Sunday, September 09, 2007

The Bishop on Doctor Who: ‘Horror of Fang Rock’

For a name so synonymous with classic Who, there is surprisingly little material on which to anchor the impact of Terrance Dicks. Though he script edited the program for nearly one fifth of its span, he wrote—or at least is credited with writing—only five stories. He had some involvement with ‘The Seeds of Death’, which is hard to sit through. He wrote half of ‘The War Games’ which, even had it been shorn of Mal Hulke’s other half, would still be far too long. After that, despite a four year period of not just steadying the ship but getting it to float again—there is no doubt the Pertwee era is much better than the Troughton one despite both having interesting leads—it’s hard to say how much influence Dicks had qua writing (or re-writing) good episodes; and post his role behind—or perhaps putting together—the scenes, he only penned four stories, of which three were the mechanical ‘Robot, the fallow ‘State of Decay, and the five-out-of-ten-at-best ‘The Five Doctors’ (‘The Brain of Morbius’ coming mostly from the mind of Robert Holmes). Still, if Holmes’s reputation can stand tall on ‘The Time Warrior’, ‘The Talons of Weng-Chiang’ and re-writing all the dialogue for seasons twelve through fourteen, it’s only fair to judge Uncle Terry on his best work, ‘Horror of Fang Rock’. So how good, the Bishop wonders, is it?

It was certainly quite alright when the Bishop was twelve, and a little scary, to boot. (Is twelve too old to be slightly perturbed by Doctor Who?) The actors, who have been dressed up to the nines by the BBC costume drama department, thesp like they think they might actually be in a costume drama, instead of doing what they think supporting types are supposed to do in Doctor Who, and the equally attentive sets could fool one into thinking there are more than three. The direction does what Who direction should—point the camera at the actors and make Tom Baker behave. The lighting may not make a studio look like an outcrop but it does make a studio feel as isolated as one, and of the regulars, Baker, discourteous though he may have been to Pennant Roberts, needs no introduction, and Louise Jameson is probably the best thing ever to have been associated with Doctor Who. After watching her the Bishop, were he to uncover some forgotten tribe of leather-clad savages in the furthest reaches of the earth, would be surprised to find they didn’t speak with RP accents.
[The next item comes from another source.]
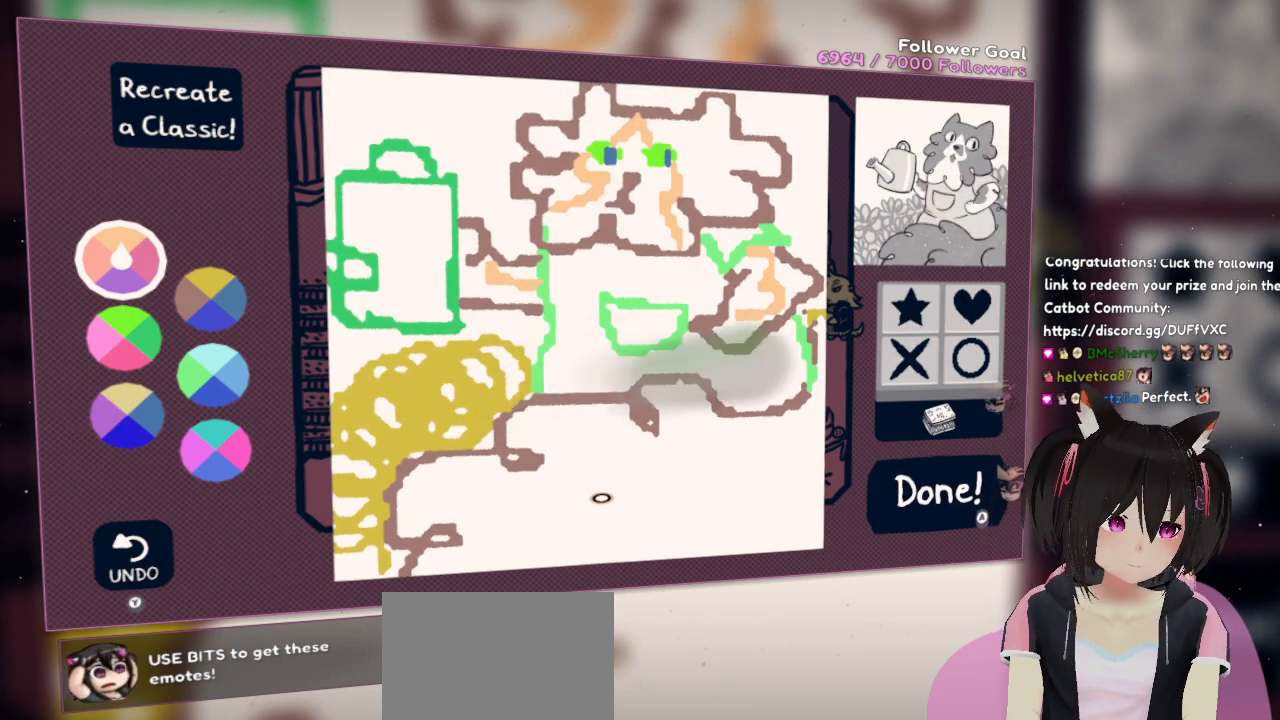
{"buttons": [], "left_stick": "center", "right_stick": "down-right", "events": []}
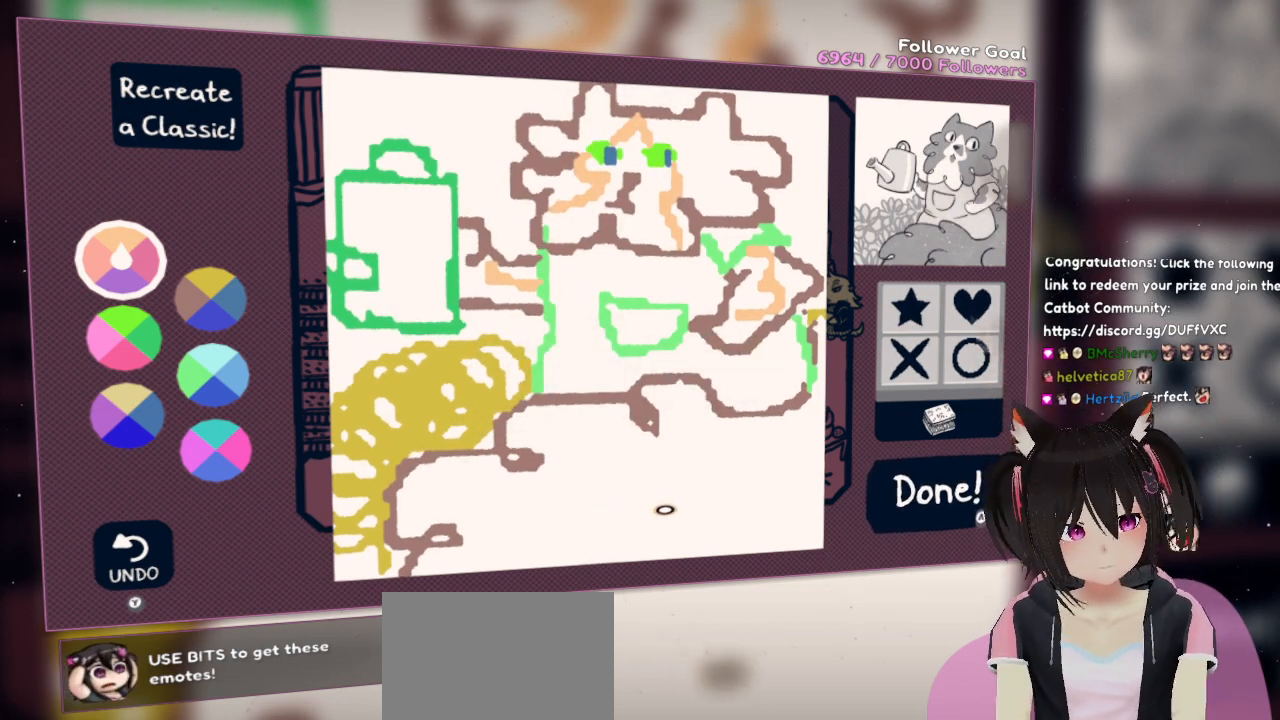
{"buttons": [], "left_stick": "center", "right_stick": "right", "events": [[67, "right_stick", "right"]]}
But what of Dicks's contribution? Well. There are some marvellous lines for the actors (Leela: ‘It is fitting to celebrate the death of an enemy’. The Doctor: ‘Not in my opinion’), though some naff ones too (‘Enjoy your death as I enjoyed killing you’ is too much even for Jameson to say), and how much of the former were added by Holmes is open to speculation. The plotting is tight but still feels an episode too long (should the shipwrecked crew have been there from the beginning?), and while the claustrophobia is exactly right, it seems like something we are asked to accept rather than something we should believe (rarely has an episode begged the question of why the Doctor shouldn’t go and retrieve some plot device from the TARDIS—and if they’ve mistakenly locked the Rutan inside the lighthouse then, well, leave). The Bishop knows this is Doctor Who, but the lighthouse-diamond-destroyed-mothership thing is a stretch.* And while the episode bravely runs the Hammer Horror Who gauntlet of making the monster a bona fide monster (the Beast of Fang Rock) and making it not, it doesn’t quite succeed: one can’t help but feel a little unsatisfied when one Rutan on an island is just a stand in for a much more terrifying fleet of them in space; by contrast, the mummies in ‘Pyramids of Mars’ were correctly subsidiary, while Magnus Greel in ‘Talons’ made one feel as though the fifty-first century and the late nineteenth were actually one and the same. (Of the current series, Steven Moffat more adeptly pulls off the iconic-horror-that’s-not trick in ‘The Empty Child’/‘The Doctor Dances’ and ‘Blink’.)

And that seems to be the thing about Terrance Dicks—it’s all a bit fifty-fifty, or perhaps six-of-one-half-a-dozen-of-the-other. While he’s no doubt a better contributor to Who’s success than his Target novelisation–hating detractors say, he’s also not quite as good his supporters would ­like us to believe. On the special feature on the ‘Fang Rock’ DVD, he is asked how he would like to be remembered. His answer: professional. And he is probably right. But while it’s always nice to know there’s a professional on hand to take care of things, most of the time if we want more than nice we need a little magic on hand to spice things up, too.

*Oh, and wasn’t this show-a-bit-of-fighting-spirit-and-they’ll-run-away climax already done in ‘The Sontaran Experiment’? For two species of war-obsessed aggressors who have conquered half the galaxy between them, the Sontarans and the Rutans don’t seem to have much pluck.